Hitchens has every right to wax nostalgic about his days as a naive ideologue, but he bashes the current generation in a fashion that betrays his ignorance of the subject. Frankly, he ought to be more embarrassed about helping to keep alive a defective nineteenth-century ideology. I, for one, eagerly await the retirement of the baby boomers, whose pretentiousness and self-importance have defined an era.

Nolan Klouda
Lawrence, KS

To the editor:
You are all a lost generation.

Eric
New York, NY

Planet Bellow

To the editor:
While reading Myron Magnet’s trenchant reexamination of Saul Bellow’s novel Mr. Sammler’s Planet [“Mr. Sammler’s City,” Spring 2008], I could not help but be reminded of another character, this one real, who could easily have been in the audience at Sammler’s informal talk at Columbia in the late 1960s: Edward Said, then professor of literature at the university.

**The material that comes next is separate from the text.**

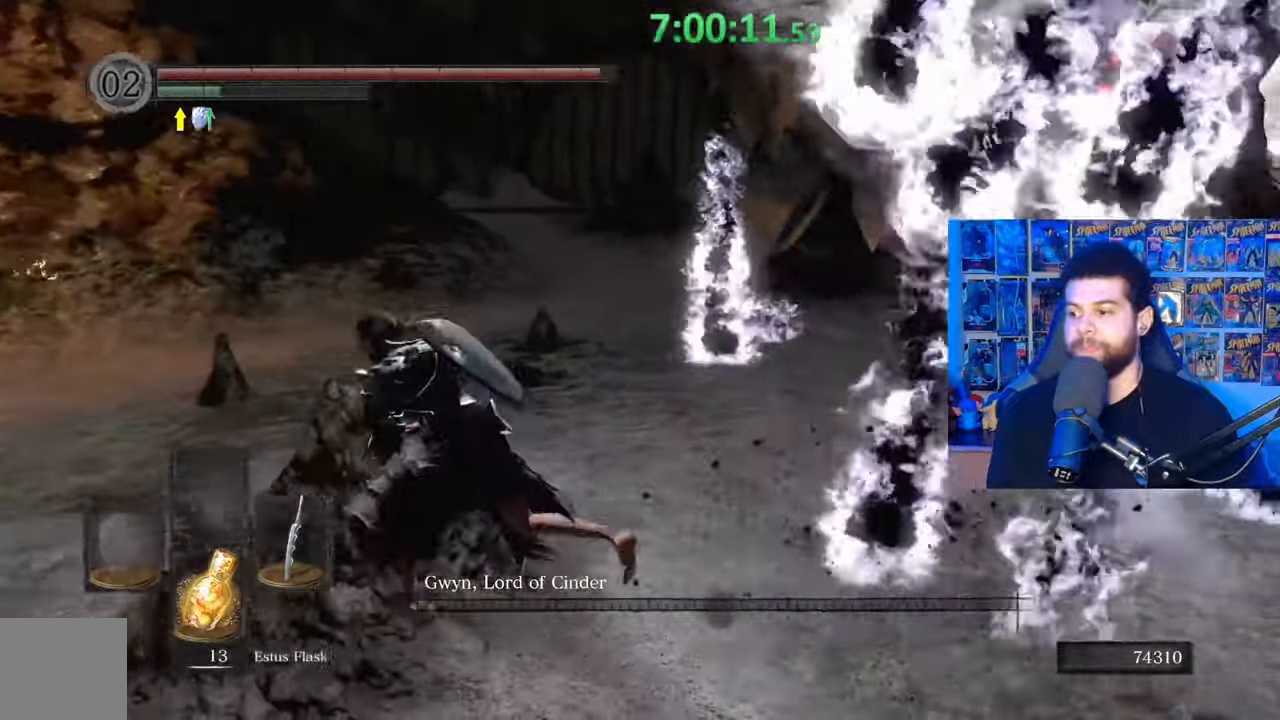
{"buttons": ["B"], "left_stick": "left", "right_stick": "right", "events": []}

Over the years, and right up until his death, Said would refer to Bellow’s novel with barely concealed contempt in books and interviews. He repeatedly criticized what he considered its “racism,” “reactionary turn,” and “unfortunate presage of the rise of neoconservatism,” and found the infamous scene with the black man in the camel’s-hair coat especially lamentable. It’s interesting to note that throughout the next quarter-century, Said would consistently give his support and prestige to the very forces of disorder and destruction that Bellow saw capturing the elites at that fictional talk—whether they took the form of vandals on New York’s Upper West Side or terrorists on Israel’s West Bank. If only the professor had been a closer reader!

Robert Nason
Whitestone, NY

To the editor:
Despite a long career as a professor of American literature, I never got around to reading Mr. Sammler’s Planet. Thank you for drawing my attention to this egregious neglect. Your review is a powerful presentation of the sense of despair that gripped America, and from which our nation has yet to recover. Obama brilliantly exploits our yearning for hope and renewal, but I fear that he is adept only at three-card monte.

Frank Gado
White River Junction, VT

Surrender

To the editor:
Great article [Bruce Bawer, “An Anatomy of Surrender,” Spring 2008]. Rowan Williams’s quotation was hilarious. It is interesting to compare the Muslims’ worldwide riots in response to the Danish cartoons with our own virtual nonresponse to events like 7/7. The West is not the “House of War”—it is the “House of Sheep.”

Sarah Bellum
Thousand Oaks, CA

To the editor:
I’ve followed Bruce Bawer’s writing over the years, and I’m grateful for his honest and intelligent approach to this craziness we in the West find ourselves confronting. Multiculturalism and political correctness must be fought tirelessly in order for our way of life to prevail. I’m reminded of a quotation from James Baldwin: “Not everything that is faced can be changed, but nothing can be changed until it is faced.”

Deborah Durkee
Marietta, GA

To the editor:
It would appear that a philosophy built on secular humanism is incapable of defending the freedoms under which secular humanism can flourish. Mr. Bawer winds up his article by saying that the U.S. has been more effective than Europe in combating Islamofascism because of the First Amendment. I disagree. American society has not yet succumbed to the Islamists because we have many more churchgoers than Europe does. The very people whom the Left in the U.S. and in Europe hold in contempt are the ones defending Western values. So much for the man of the Left who says, “I disagree with what you say but will defend to the death your right to say it.” Hah. They haven’t got the guts.

Timothy Nelson
Lansdowne, PA

Crime and Race

To the editor:
The American situation [Heather Mac Donald, “Is the Criminal-Justice System Racist?,” Spring 2008] is exactly mirrored in Britain. The courts have a disproportionate caseload involving young blacks because they commit a disproportionate number of crimes. By contrast, the Chinese are probably the most law-abiding community in Britain. I have never seen one in court.